Was ist nicht so gut: Ich kann es nicht beschreiben, aber: mit keinem Spark-Buch habe ich so sehr gekämpft wie mit diesem. Insgesamt habe ich (früher und heute, auch wenn wir hier erst beim 5. sind) vielleicht ein Dutzend ihrer Romane gelesen, aber immer mit Vergnügen, schnell, fast hastig, oder, wie mein Freund Markus sagen würde: auf Zug. Bei The Bachelors bin ich, egal zu welcher Tageszeit und an welchem Ort, alle fünf bis zehn Seiten eingeschlafen. Bei diesem Buch hat mich eine Müdigkeit überfallen, die fast magisch, elementar körperlich und unwiderstehlich war, sodass ich vier Monate gebraucht habe, um das Buch zu lesen. Das liegt zum Teil vielleicht daran, dass ich im gleichen Zeitraum mein eigenes aktuelles Buch in der Rohfassung beendet habe und dabei zum ersten Mal an die Grenze meiner Leistungsfähigkeit gegangen bin; zum anderen aber doch auch daran, dass dieses Buch einen durch die Gleichförmigkeit des Erzählrhythmus‘ und die Ähnlichkeit der Figuren in eine Art Trance-Zustand versetzt. Was, da Trancezustände im Buch eine große und wichtige Rolle spielen, genial oder plump genial wäre, wenn die Autorin es so beabsichtigt hätte. Dennoch, ganz ehrlich: The Bachelors ist in jedem Detail faszinierend und begeisternd, aber die Summe seiner Teile ist auf geradezu erhabene (exaltierte) Weise langweilig.

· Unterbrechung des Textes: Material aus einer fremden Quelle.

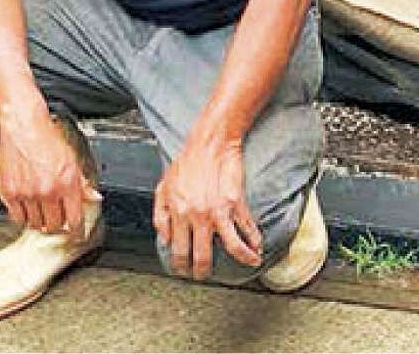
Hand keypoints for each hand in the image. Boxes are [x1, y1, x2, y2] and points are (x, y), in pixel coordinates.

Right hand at [0, 110, 98, 234]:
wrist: (23, 125)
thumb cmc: (47, 138)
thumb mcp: (72, 158)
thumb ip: (83, 182)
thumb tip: (94, 198)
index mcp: (67, 182)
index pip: (74, 219)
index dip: (76, 229)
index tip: (76, 232)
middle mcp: (48, 191)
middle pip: (54, 225)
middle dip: (58, 224)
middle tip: (57, 217)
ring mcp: (28, 194)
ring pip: (35, 224)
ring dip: (40, 221)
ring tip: (42, 210)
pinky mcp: (11, 193)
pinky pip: (17, 217)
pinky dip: (23, 216)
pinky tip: (28, 206)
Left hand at [153, 135, 260, 281]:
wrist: (210, 142)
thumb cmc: (186, 161)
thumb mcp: (163, 187)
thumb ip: (160, 215)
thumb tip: (164, 239)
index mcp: (179, 213)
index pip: (178, 251)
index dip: (180, 266)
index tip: (184, 271)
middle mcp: (198, 216)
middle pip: (202, 257)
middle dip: (202, 271)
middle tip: (204, 275)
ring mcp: (219, 211)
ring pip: (232, 246)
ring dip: (241, 259)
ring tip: (247, 264)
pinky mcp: (236, 202)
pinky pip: (247, 226)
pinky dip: (254, 240)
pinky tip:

Was lernen wir über Muriel Spark: Sie nennt London gleich im ersten Satz „the great city of bachelors“, und es scheint etwas an diesem Menschenschlag zu sein, das sie anzieht, rührt, und was sie zugleich karikiert: Männer, die man heute vielleicht Dauersingles nennen würden, zu meiner Kindheit noch „Hagestolze“, und die sich allein dadurch außerhalb der Gesellschaft stellen, dass sie sich gegen die Ehe entscheiden, aber auf viel improvisiertere, selbst erfundene Weise, als ledige Frauen im Großbritannien der 1950er/60er Jahre es womöglich getan haben: weil es für sie, die Bachelors, keine klaren Rollenvorbilder gibt, nicht wie für Frauen ’spinsters‘ oder ähnliche, seit Beginn des bürgerlichen Zeitalters tolerierte und heimlich mitunter bewunderte ehelose Lebensentwürfe mit traditionell dafür vorgesehenen Berufen (Lehrerinnen, Bibliothekarinnen, und so weiter; Personal, das bei Spark auch immer wieder vorkommt). Spark mag oder beschreibt gern alle Menschen, die sich außerhalb von Konventionen eigene Konventionen schaffen, und die Beschreibung der Einkaufsrituale und der Kochgewohnheiten von Junggesellen gehört zum Liebevollsten, was ich von ihr gelesen habe.